*** Information provided Section Begins ***
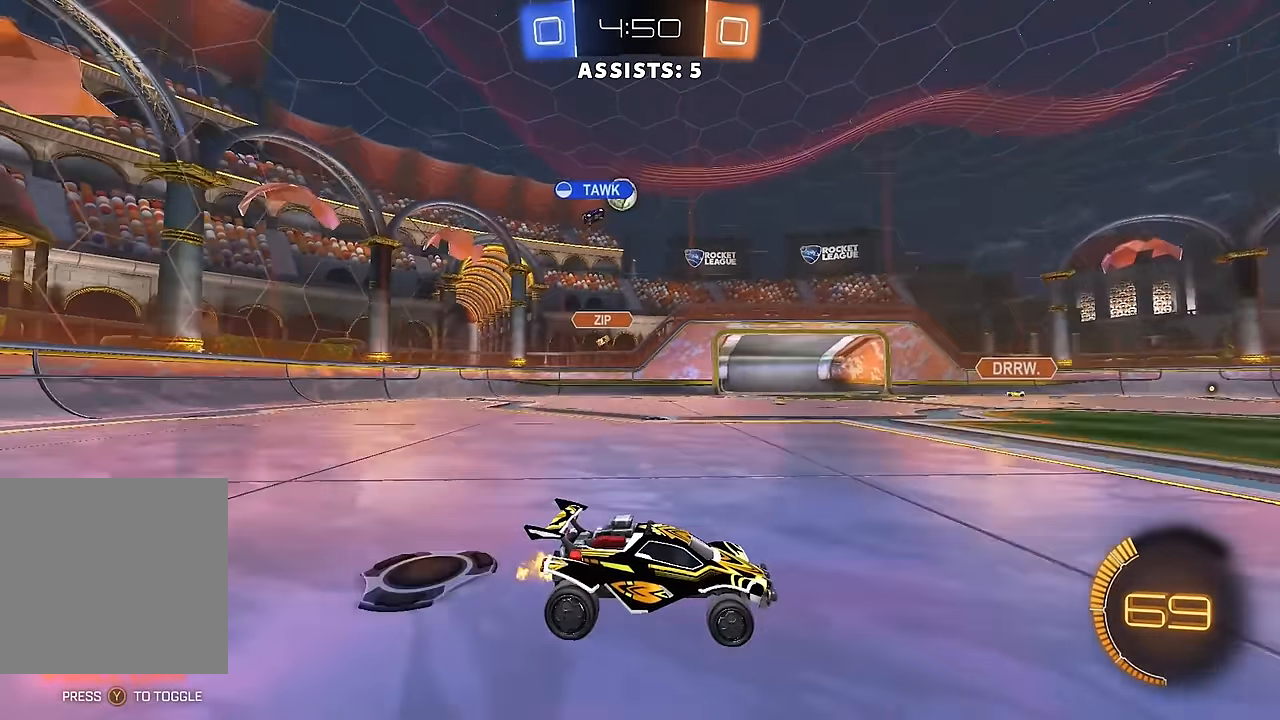
{"buttons": ["R2"], "left_stick": "right", "right_stick": "center", "events": [[183, "left_stick", "center"], [250, "B", "down"], [417, "B", "up"], [450, "left_stick", "right"]]}
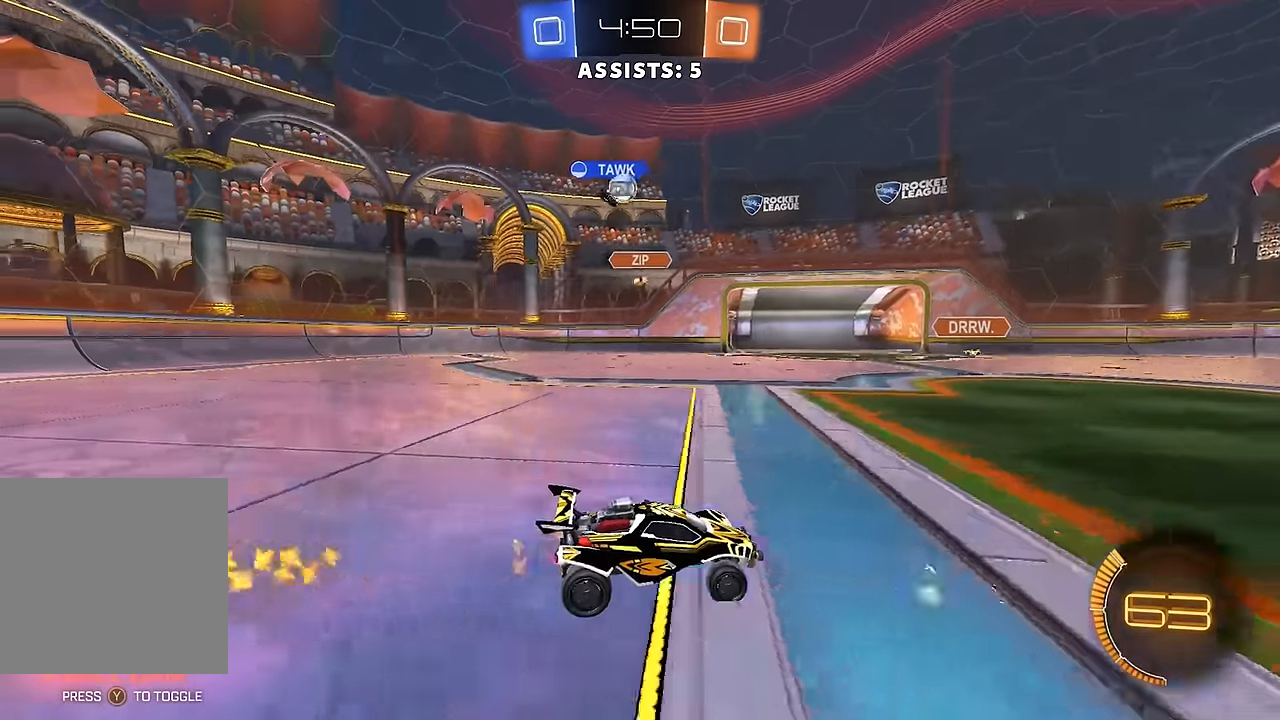
{"buttons": ["R2"], "left_stick": "left", "right_stick": "center", "events": [[167, "left_stick", "center"], [333, "left_stick", "left"], [350, "L1", "down"], [467, "L1", "up"]]}
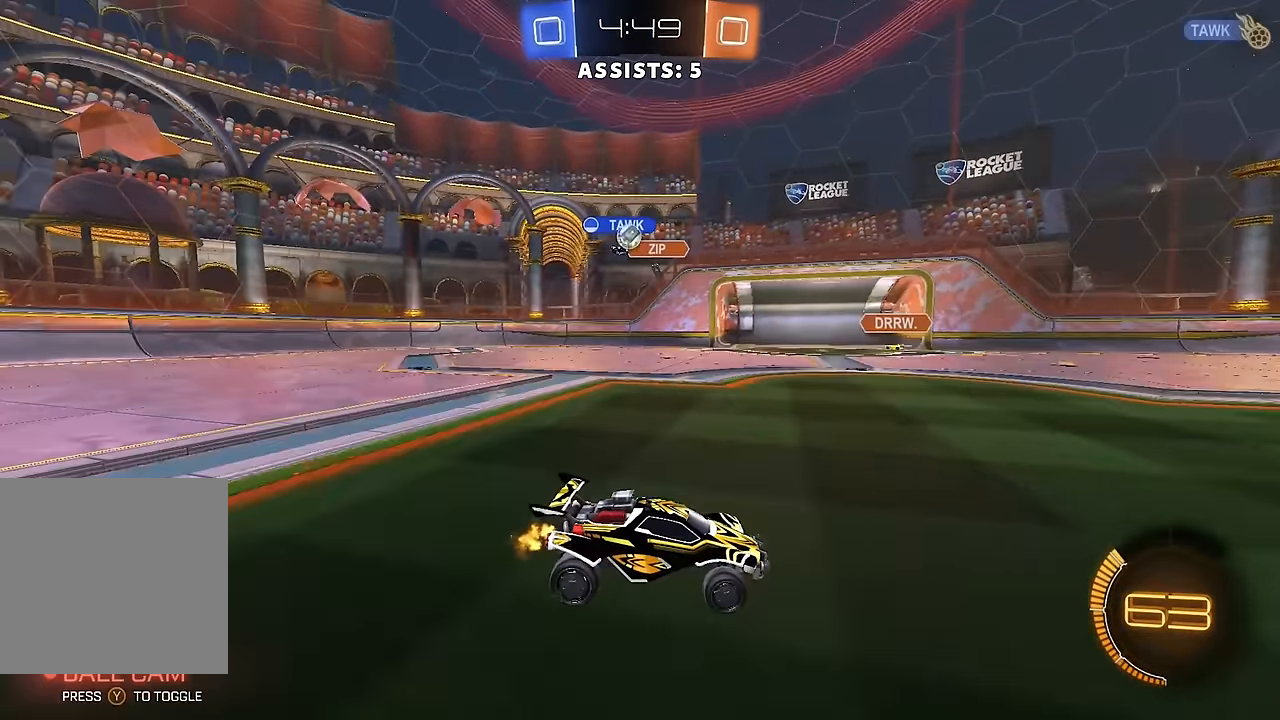
{"buttons": ["R2"], "left_stick": "center", "right_stick": "center", "events": [[333, "left_stick", "center"]]}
*** Information provided Section Ends ***
What you are asked to do →
What is needed is the data above, retyped exactly, with every picture left out.

Written response →
{"buttons": ["R2"], "left_stick": "right", "right_stick": "center", "events": [[183, "left_stick", "center"], [250, "B", "down"], [417, "B", "up"], [450, "left_stick", "right"]]}
{"buttons": ["R2"], "left_stick": "left", "right_stick": "center", "events": [[167, "left_stick", "center"], [333, "left_stick", "left"], [350, "L1", "down"], [467, "L1", "up"]]}
{"buttons": ["R2"], "left_stick": "center", "right_stick": "center", "events": [[333, "left_stick", "center"]]}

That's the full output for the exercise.